- Born: 1976 (age 49–50) Sunderland, England
- Occupations: Broadcast journalist and news presenter

= Catherine Jacob (journalist) =

English journalist (born 1976)

Catherine Maura Jacob (born 1976 in Sunderland, England) is a freelance broadcast journalist and news presenter.

==Early life==
Jacob was educated at St. Anthony's Girls School in Sunderland and graduated from Durham University with a degree in Modern Languages in 1999.

==Career==
In her early career she was a traffic reporter for BBC Newcastle and news correspondent for BBC Look North.

In September 2000, she moved to ITN an editorial trainee, working across Channel 4 News, ITV News and 5 News.
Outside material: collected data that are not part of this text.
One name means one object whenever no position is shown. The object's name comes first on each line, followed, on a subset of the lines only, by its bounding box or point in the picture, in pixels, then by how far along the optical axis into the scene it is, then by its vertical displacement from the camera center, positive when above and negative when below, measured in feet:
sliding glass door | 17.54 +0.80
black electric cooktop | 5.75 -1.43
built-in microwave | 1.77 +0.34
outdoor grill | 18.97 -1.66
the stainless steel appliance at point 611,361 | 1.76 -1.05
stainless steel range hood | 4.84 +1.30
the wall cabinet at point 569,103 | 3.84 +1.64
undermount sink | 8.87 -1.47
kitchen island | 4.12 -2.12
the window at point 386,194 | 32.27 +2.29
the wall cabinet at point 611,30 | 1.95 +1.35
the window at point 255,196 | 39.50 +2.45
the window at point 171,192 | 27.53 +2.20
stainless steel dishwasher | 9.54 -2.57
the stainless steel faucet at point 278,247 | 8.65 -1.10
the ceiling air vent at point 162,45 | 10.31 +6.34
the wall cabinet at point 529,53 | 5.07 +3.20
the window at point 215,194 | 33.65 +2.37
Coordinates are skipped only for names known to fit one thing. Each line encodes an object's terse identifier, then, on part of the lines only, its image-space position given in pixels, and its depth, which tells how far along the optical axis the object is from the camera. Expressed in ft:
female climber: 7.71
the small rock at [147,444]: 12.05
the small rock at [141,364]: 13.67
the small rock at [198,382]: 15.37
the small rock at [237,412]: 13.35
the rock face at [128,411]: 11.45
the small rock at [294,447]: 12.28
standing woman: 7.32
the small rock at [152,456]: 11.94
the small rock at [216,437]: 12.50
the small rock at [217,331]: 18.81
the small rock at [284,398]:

She became a fully-fledged producer and later reporter for ITV News in 2002.

From 2004, she was the Royal Correspondent for 5 News and from 2007 the Environment Correspondent for Sky News. From 2010 she would become a freelance news correspondent for Sky News until April 2013.

In 2013, she appeared as a news presenter for Granada Reports, ITV News Tyne Tees and Lookaround.

She is the youngest journalist ever to be awarded the Golden Nymph for Best News Story at the Monte Carlo film and TV awards for an investigation into child labor in the ship breaking yards of Bangladesh.